Un gain de temps et d’argent donc que l’éleveur aimerait encore amplifier. « Aujourd’hui, je souhaiterais que ma Cuma se transforme en Cuma tracteur, pour avoir encore moins de matériel en propre. Malheureusement, ce n’est pas le souhait de la majorité. Les mentalités évoluent lentement. Je pense qu’il y a encore beaucoup d’agriculteurs qui ont du mal à rentrer dans la logique de délégation. Ce sont souvent les producteurs laitiers qui n’acceptent pas de lâcher leur tracteur. C’est la passion qui parle plus que la raison » sourit Jean-Claude.

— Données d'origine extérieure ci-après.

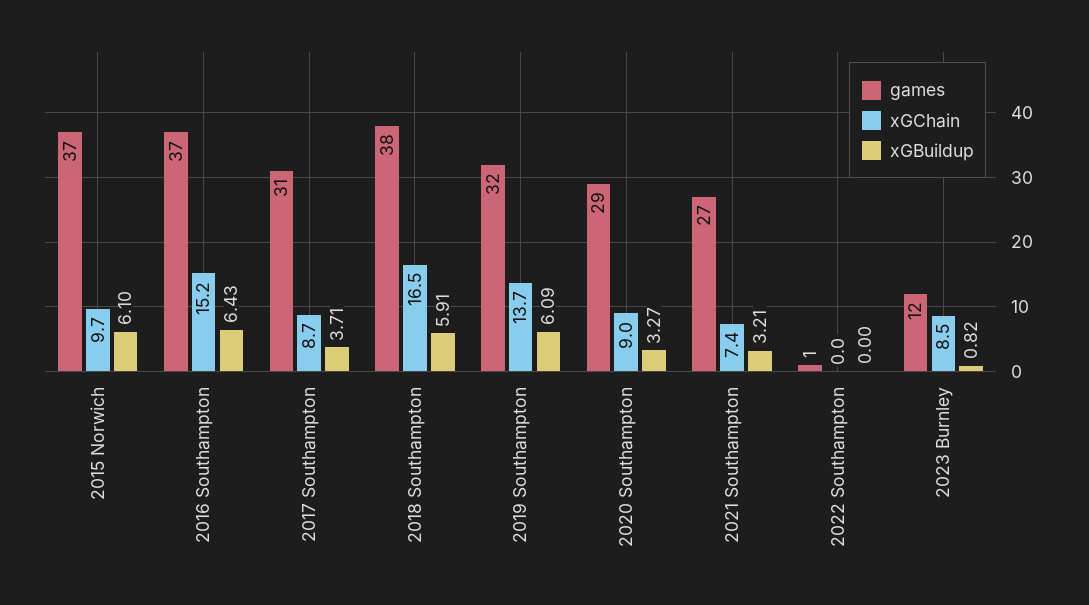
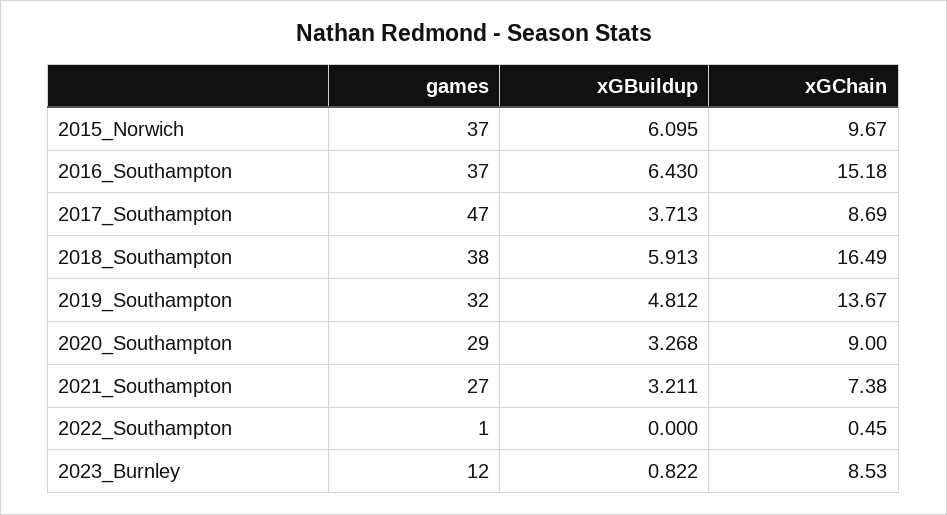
games, 2017 Southampton: 31 -> 47
xGBuildup, 2019 Southampton: 6.09 -> 4.812
xGChain, 2022 Southampton: 0 -> 0.45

Dans le même esprit qui consiste à concilier réussite économique et vie personnelle, l’éleveur cherche aujourd’hui à se faire remplacer pour s’absenter plus souvent le week-end et en vacances et se pose des questions sur la suppression de la traite du dimanche soir. Philosophe, Jean-Claude conclut : « Là comme ailleurs, c’est sans doute à l’éleveur de s’adapter, pas aux vaches… »
Guy Lemercier
Cogedis
EARL Guillou Jean-Claude Plounéventer
150 truies NE et 237 000 L de lait. Un salarié.
SAU : 30 ha
Assolement : 10 ha de maïs, 10 ha de céréales, 10 ha de prairies
Parc matériel : un tracteur 65 cv et un tracteur de 85 cv (de plus de 10 ans).